No entanto, o que há na operação do filme que leva o espectador a crer que seja realmente fruto de um processo colaborativo? É certo que estão ali os planos filmados pelas próprias crianças. Elas filmam relatos feitos em frente à câmera sobre os acontecimentos cotidianos (como se fossem pequenos filmes diários) ou takes com passeios pelas ruas (em que muitas vezes, a grande diversão é descobrir o efeito de um zoom). A beleza dos planos criados pelos estudantes paira justamente na câmera que treme, na voz que titubeia, na incerteza do que filmar ou não. Mas em boa parte do filme, o que vemos é uma câmera controlada, a observar o que acontece entre os estudantes na sala de aula.

Essa câmera sempre atenta que não quer vacilar e que está ali a serviço da captura dos “melhores momentos” de interação entre os estudantes foi guiada por dois diretores de fotografia, Claire Mathon e Raphaël Vandenbussche. Eles fazem parte da equipe formada por Eric Baudelaire, que também contou com a participação da montadora Claire Atherton no processo de escolha de quais imagens caberiam ou não para o longa-metragem que se vende para o mundo com a chancela de “filme colaborativo com os estudantes”.

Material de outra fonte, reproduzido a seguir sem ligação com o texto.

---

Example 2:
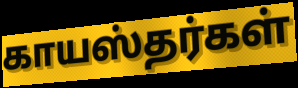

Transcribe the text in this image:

காயஸ்தர்கள்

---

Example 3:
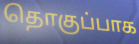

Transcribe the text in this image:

தொகுப்பாக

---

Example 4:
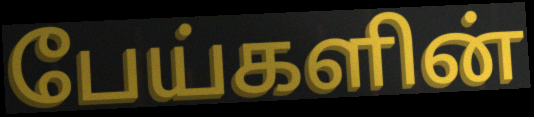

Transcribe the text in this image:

பேய்களின்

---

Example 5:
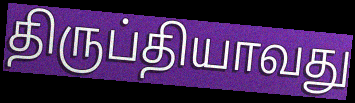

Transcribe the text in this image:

திருப்தியாவது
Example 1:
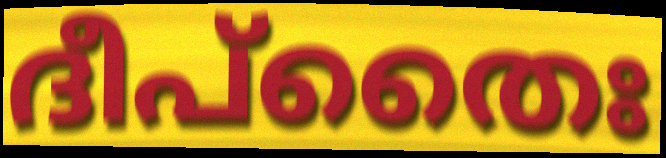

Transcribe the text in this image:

ദീപ്തൈഃ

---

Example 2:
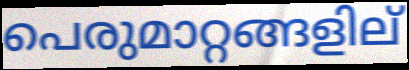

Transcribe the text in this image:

പെരുമാറ്റങ്ങളില്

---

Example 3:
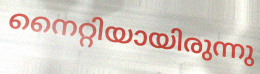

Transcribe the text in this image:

നൈറ്റിയായിരുന്നു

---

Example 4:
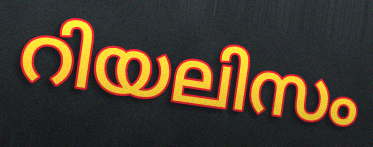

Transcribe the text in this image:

റിയലിസം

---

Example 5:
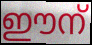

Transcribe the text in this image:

ഈന്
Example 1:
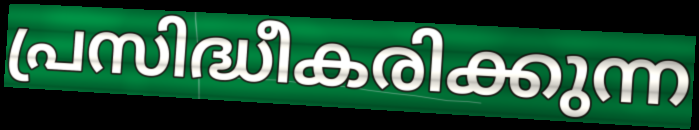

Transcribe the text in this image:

പ്രസിദ്ധീകരിക്കുന്ന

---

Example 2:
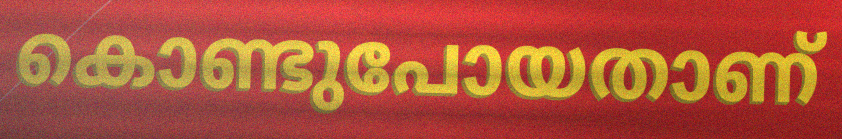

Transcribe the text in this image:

കൊണ്ടുപോയതാണ്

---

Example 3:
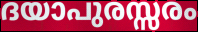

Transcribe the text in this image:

ദയാപുരസ്സരം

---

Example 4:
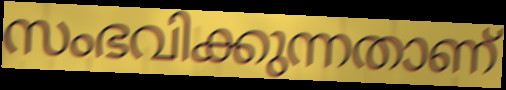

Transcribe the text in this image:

സംഭവിക്കുന്നതാണ്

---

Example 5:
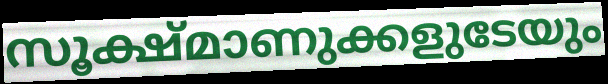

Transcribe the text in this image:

സൂക്ഷ്മാണുക്കളുടേയും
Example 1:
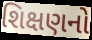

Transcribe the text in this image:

શિક્ષણનો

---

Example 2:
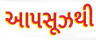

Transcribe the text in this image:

આપસૂઝથી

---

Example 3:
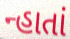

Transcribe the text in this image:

ન્હાતાં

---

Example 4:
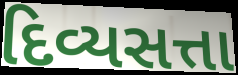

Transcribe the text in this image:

દિવ્યસત્તા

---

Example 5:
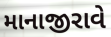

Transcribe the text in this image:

માનાજીરાવે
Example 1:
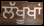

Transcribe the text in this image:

ਲੱਖੂਖਾਂ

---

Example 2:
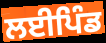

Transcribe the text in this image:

ਲਈਪਿੰਡ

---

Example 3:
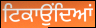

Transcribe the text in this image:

ਟਿਕਾਉਂਦਿਆਂ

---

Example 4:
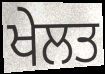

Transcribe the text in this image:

ਖੇਲਤ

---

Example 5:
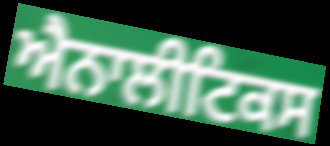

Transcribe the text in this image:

ਐਨਾਲੀਟਿਕਸ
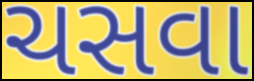
ચસવા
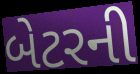
બેટરની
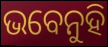
ଭବେନୁହି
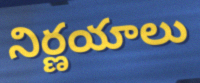
నిర్ణయాలు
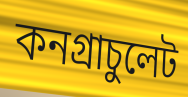
কনগ্রাচুলেট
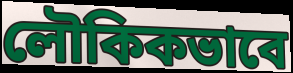
লৌকিকভাবে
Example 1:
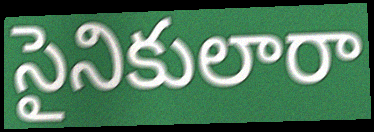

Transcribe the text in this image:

సైనికులారా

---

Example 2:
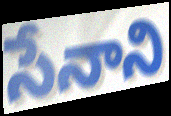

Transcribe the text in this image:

Nestes planos controlados, acompanhamos discussões até bem interessantes entre as crianças. Em determinado momento, elas repercutem sobre os imigrantes na França e se o governo do país é ou não racista. Em outro, elas falam sobre o que pode ser um filme ou o que caracteriza um documentário. Dentro de um debate acalorado sobre a importância do registro do som, um dos estudantes explica para os outros que, se um documentário perde o som, ele se torna dramático ou ficção científica. Na mesma sequência, vemos uma menina bater uma claquete e, no início, o som está sem sincronia com a imagem e, quanto mais a garota bate a claquete, o som começa a se sincronizar. No entanto, a brincadeira de disjunção sonora é proporcionada pela edição controlada de Um filme dramático.

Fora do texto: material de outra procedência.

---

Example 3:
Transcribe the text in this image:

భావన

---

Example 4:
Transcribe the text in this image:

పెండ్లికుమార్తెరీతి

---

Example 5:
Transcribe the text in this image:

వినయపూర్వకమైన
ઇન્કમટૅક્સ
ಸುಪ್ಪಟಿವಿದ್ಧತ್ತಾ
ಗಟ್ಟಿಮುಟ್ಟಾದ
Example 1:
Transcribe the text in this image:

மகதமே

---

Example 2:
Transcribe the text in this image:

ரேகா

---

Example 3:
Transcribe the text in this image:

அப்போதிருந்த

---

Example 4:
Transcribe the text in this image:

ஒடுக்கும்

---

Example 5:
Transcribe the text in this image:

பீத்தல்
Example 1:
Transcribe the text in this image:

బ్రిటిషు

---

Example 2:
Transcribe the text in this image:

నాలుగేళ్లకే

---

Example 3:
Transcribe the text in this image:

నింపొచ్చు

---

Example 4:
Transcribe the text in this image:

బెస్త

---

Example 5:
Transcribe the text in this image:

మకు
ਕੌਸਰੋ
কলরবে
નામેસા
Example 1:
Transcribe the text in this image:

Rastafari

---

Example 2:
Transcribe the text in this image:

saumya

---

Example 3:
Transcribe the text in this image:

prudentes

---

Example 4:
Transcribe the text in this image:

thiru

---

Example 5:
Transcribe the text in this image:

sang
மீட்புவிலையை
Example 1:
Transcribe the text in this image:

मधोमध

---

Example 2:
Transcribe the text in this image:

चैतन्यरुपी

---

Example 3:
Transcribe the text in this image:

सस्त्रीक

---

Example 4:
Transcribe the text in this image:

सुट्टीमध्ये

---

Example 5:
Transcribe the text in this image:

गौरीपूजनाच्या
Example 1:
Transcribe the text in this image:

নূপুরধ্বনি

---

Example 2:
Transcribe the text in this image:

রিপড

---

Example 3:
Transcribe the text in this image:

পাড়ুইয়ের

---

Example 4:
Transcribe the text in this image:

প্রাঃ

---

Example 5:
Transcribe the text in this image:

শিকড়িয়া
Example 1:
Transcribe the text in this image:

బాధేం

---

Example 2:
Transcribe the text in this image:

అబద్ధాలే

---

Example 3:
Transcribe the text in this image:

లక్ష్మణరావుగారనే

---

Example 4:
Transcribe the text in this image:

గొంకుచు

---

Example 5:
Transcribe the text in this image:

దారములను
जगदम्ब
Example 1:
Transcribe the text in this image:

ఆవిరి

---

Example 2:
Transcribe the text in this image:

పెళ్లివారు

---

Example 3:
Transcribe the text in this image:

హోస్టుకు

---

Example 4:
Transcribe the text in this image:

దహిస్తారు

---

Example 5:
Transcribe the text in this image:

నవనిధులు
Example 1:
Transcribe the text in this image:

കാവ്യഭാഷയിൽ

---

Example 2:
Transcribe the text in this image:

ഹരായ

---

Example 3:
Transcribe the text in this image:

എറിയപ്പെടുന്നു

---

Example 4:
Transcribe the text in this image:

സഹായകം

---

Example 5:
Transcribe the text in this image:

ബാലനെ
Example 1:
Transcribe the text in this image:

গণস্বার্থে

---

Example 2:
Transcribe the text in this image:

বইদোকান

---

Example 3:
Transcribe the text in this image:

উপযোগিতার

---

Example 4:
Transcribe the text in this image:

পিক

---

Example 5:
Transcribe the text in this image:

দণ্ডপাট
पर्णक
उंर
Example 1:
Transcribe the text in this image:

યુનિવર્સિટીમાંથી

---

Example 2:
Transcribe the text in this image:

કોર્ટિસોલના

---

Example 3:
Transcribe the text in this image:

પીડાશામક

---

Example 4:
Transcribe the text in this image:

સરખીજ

Eric Baudelaire quer fazer com que os espectadores acreditem que seu filme seja colaborativo com as crianças, mas ele também faz questão de assinar sozinho a direção de seu próprio filme. O que se forja na construção de Um filme dramático é a roupagem do “filme fofo com crianças que filmam” e que tem muito pouco ou quase nada de colaboração efetiva dos estudantes no pensamento criativo do longa-metragem. Se Um filme dramático começa justamente com um plano instável de um céu escuro com uma estrela flutuante a ser filmada por uma criança com a câmera na mão que diz ser preciso estabilizar aquela imagem, o gesto de Baudelaire é tornar seu filme estável o suficiente para seu prazer individual como cineasta.